◆ Text data extracted from pages ◆
----------
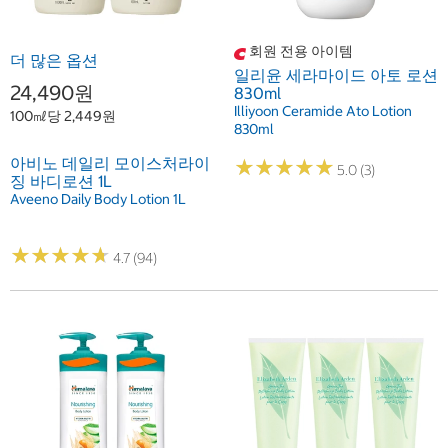
회원 전용 아이템
더 많은 옵션
일리윤 세라마이드 아토 로션
24,490원
830ml
Illiyoon Ceramide Ato Lotion
100㎖당 2,449원
830ml
아비노 데일리 모이스처라이
★
★
★
★
★
★
★
★
★
★
5.0 (3)
징 바디로션 1L
Aveeno Daily Body Lotion 1L
★
★
★
★
★
★
★
★
★
★
4.7 (94)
----------
◆ YOUR GOAL ◆
Output every text line in the records above as a numbered list, leaving out blank lines. Don't include the pictures.

◆ YOUR RESPONSE ◆
1. 회원 전용 아이템
2. 더 많은 옵션
3. 일리윤 세라마이드 아토 로션
4. 24,490원
5. 830ml
6. Illiyoon Ceramide Ato Lotion
7. 100㎖당 2,449원
8. 830ml
9. 아비노 데일리 모이스처라이
10. ★
11. ★
12. ★
13. ★
14. ★
15. ★
16. ★
17. ★
18. ★
19. ★
20. 5.0 (3)
21. 징 바디로션 1L
22. Aveeno Daily Body Lotion 1L
23. ★
24. ★
25. ★
26. ★
27. ★
28. ★
29. ★
30. ★
31. ★
32. ★
33. 4.7 (94)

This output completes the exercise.